#### JOB:
Recast the entries, from their first line through the line containing "Bereichen überlegen ist.", as a Markdown table with the columns Number and Text, one row per line and no rows for blank lines.

#### PROVIDED MATERIAL:
• • • • • • •

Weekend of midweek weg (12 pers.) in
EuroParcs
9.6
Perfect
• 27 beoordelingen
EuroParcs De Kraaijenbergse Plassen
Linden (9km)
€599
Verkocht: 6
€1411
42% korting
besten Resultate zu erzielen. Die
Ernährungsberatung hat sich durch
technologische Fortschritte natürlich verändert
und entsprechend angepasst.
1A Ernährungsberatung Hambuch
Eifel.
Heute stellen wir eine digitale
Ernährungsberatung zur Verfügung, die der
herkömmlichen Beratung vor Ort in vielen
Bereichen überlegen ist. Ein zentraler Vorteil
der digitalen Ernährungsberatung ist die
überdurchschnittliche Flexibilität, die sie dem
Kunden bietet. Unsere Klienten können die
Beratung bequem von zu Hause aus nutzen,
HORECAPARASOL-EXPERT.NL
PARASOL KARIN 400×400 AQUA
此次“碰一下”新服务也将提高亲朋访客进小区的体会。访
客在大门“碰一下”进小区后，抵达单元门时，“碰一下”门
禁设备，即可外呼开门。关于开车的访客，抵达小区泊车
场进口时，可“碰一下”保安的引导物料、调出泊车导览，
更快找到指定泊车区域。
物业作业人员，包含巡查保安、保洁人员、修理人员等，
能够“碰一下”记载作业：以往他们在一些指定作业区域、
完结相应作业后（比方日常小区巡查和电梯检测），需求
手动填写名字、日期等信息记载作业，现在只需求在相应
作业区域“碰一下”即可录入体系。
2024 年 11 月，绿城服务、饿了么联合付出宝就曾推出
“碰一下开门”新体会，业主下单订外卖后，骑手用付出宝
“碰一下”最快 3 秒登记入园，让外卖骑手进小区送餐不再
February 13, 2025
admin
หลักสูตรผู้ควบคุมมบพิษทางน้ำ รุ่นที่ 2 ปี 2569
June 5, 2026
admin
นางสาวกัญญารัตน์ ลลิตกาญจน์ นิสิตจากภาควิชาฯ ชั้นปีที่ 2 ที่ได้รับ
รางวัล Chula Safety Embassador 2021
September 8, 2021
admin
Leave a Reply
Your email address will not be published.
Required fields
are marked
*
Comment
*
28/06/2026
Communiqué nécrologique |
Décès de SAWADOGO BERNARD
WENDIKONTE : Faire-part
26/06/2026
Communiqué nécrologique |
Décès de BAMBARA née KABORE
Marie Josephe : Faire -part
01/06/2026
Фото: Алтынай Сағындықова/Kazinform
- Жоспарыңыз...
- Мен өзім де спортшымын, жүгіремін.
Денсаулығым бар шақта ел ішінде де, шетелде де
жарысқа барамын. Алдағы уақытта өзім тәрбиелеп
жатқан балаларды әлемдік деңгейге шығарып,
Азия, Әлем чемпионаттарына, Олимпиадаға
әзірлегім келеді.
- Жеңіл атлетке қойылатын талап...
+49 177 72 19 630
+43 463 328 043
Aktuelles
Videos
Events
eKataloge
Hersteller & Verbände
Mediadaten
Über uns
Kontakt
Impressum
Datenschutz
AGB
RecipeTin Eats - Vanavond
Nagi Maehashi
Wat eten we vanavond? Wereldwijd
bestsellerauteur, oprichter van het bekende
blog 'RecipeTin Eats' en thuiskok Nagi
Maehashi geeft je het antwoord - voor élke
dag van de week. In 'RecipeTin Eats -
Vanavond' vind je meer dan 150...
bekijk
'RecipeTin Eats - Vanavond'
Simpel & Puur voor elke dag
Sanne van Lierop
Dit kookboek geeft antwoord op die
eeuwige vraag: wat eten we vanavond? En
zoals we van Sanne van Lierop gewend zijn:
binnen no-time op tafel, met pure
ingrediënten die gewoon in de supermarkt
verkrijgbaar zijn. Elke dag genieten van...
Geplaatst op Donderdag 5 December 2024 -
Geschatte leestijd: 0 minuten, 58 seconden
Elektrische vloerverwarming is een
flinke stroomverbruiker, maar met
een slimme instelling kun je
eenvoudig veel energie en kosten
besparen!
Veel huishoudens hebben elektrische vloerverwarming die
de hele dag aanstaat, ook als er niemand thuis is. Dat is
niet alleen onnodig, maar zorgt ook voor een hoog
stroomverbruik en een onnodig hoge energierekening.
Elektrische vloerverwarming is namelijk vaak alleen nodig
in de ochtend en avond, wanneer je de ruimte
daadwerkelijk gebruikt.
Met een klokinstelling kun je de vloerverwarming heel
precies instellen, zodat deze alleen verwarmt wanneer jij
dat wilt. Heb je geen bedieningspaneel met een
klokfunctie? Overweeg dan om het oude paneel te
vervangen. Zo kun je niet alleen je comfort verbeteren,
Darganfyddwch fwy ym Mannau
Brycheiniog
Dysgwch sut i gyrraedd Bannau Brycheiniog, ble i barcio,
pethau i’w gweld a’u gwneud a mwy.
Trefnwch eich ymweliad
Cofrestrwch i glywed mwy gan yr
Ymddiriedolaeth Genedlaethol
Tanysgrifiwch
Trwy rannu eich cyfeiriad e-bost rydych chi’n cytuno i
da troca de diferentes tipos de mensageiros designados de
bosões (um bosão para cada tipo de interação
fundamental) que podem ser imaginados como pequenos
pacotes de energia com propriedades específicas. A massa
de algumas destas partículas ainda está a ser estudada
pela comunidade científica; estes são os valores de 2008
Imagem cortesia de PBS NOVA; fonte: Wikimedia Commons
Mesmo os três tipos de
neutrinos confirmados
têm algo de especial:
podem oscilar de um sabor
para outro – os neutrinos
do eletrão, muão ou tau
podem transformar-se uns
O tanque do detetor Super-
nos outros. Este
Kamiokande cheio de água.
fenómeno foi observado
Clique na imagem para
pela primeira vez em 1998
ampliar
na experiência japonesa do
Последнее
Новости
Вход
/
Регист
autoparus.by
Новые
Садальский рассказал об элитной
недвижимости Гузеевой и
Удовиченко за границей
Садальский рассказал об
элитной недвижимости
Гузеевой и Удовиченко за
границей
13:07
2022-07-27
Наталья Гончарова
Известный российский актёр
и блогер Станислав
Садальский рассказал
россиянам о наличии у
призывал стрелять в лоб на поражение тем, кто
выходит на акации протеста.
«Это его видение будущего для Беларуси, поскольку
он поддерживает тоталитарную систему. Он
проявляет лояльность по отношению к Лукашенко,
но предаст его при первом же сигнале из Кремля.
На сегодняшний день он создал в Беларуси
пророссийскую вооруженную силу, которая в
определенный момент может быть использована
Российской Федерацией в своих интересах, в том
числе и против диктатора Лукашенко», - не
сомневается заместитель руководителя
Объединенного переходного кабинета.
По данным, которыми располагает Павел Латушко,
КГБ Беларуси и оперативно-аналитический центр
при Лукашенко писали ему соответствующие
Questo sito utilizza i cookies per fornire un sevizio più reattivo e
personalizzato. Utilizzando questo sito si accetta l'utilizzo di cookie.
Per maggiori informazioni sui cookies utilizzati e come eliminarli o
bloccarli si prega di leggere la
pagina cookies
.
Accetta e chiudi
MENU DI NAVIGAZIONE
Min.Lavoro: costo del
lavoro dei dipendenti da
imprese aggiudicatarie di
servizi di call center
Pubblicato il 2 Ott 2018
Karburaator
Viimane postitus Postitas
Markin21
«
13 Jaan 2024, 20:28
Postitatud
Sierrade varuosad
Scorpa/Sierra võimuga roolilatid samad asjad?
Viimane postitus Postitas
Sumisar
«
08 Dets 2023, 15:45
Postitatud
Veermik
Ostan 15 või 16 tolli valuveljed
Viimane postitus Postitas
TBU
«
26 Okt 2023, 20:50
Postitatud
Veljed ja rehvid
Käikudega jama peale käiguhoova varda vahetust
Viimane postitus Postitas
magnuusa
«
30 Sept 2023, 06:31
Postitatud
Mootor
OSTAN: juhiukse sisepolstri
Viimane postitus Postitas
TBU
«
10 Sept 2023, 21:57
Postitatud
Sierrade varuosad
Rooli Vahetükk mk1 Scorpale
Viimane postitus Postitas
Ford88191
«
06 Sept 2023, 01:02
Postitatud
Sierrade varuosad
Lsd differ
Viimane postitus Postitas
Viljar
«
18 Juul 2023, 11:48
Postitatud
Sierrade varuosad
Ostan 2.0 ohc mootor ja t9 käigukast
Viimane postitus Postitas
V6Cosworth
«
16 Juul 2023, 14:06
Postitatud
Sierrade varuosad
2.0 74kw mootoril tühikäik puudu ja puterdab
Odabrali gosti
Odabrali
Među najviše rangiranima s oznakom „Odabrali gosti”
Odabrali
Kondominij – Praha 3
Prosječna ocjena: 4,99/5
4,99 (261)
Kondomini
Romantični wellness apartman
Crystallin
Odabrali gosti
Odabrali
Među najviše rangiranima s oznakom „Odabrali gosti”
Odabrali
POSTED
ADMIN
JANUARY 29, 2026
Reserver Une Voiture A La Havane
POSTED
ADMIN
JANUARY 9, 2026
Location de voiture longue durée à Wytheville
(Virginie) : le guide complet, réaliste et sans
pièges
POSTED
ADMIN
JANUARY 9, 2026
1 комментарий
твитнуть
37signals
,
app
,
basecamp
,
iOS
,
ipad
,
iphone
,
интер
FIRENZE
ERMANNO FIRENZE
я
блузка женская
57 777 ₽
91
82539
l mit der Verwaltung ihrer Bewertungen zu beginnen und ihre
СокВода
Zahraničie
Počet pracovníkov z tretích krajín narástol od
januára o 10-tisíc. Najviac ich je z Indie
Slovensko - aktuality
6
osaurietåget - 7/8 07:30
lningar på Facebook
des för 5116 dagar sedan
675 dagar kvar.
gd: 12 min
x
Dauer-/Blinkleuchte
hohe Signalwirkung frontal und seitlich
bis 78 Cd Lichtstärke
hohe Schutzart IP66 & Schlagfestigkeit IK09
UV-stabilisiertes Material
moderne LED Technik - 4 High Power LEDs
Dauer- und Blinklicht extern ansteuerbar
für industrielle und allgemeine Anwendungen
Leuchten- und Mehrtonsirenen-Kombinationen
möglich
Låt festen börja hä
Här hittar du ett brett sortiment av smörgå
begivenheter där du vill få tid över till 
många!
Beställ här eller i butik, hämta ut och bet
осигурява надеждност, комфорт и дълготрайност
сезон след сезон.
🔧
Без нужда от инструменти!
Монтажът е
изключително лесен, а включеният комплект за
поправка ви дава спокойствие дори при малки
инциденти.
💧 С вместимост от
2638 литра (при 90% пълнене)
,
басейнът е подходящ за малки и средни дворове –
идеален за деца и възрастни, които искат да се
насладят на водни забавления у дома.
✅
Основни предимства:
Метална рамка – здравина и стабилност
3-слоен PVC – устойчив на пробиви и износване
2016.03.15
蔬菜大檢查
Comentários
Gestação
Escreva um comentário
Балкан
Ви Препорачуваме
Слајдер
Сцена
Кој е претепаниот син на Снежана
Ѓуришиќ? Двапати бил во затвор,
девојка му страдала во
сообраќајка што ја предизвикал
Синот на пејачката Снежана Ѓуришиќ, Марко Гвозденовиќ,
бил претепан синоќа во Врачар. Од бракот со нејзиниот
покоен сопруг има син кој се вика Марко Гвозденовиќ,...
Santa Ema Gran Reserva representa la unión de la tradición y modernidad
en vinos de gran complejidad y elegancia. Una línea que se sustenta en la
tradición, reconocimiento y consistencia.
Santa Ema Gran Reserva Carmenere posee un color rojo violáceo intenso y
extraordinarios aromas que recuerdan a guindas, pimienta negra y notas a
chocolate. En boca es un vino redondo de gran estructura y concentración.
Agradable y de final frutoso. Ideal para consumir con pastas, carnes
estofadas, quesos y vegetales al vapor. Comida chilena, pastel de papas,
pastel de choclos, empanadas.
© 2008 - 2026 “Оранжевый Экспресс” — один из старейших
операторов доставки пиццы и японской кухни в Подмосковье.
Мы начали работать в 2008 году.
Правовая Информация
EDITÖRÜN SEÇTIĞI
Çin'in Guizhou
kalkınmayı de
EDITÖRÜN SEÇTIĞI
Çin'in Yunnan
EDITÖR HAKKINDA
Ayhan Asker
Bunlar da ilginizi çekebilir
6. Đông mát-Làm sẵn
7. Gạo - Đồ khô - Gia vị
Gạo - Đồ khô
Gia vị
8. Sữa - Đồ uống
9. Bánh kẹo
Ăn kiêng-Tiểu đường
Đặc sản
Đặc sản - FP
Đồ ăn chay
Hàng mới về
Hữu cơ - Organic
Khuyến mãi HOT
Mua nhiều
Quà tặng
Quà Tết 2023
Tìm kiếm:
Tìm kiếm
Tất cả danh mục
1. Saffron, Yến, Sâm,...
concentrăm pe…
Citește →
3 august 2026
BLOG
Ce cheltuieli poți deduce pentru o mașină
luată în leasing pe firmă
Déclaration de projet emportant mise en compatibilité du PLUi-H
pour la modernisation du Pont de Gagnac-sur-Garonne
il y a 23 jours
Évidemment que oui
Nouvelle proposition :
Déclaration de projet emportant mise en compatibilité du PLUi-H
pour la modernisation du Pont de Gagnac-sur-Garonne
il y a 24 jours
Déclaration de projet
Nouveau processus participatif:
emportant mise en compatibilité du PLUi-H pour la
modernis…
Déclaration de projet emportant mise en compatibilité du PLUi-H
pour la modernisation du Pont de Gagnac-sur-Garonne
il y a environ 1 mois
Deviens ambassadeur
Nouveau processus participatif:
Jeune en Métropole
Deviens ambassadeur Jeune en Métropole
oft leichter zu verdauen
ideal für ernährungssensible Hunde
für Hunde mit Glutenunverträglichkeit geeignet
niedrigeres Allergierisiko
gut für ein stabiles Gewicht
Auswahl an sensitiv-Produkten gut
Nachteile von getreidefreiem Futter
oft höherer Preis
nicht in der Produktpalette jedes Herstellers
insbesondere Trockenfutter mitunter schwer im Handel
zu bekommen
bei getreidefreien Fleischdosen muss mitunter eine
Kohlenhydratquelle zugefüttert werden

• • • • • • •

#### WRITTEN SOLUTION:
| Number | Text |
|---|---|
| 1 | Weekend of midweek weg (12 pers.) in |
| 2 | EuroParcs |
| 3 | 9.6 |
| 4 | Perfect |
| 5 | • 27 beoordelingen |
| 6 | EuroParcs De Kraaijenbergse Plassen |
| 7 | Linden (9km) |
| 8 | €599 |
| 9 | Verkocht: 6 |
| 10 | €1411 |
| 11 | 42% korting |
| 12 | besten Resultate zu erzielen. Die |
| 13 | Ernährungsberatung hat sich durch |
| 14 | technologische Fortschritte natürlich verändert |
| 15 | und entsprechend angepasst. |
| 16 | 1A Ernährungsberatung Hambuch |
| 17 | Eifel. |
| 18 | Heute stellen wir eine digitale |
| 19 | Ernährungsberatung zur Verfügung, die der |
| 20 | herkömmlichen Beratung vor Ort in vielen |
| 21 | Bereichen überlegen ist. Ein zentraler Vorteil |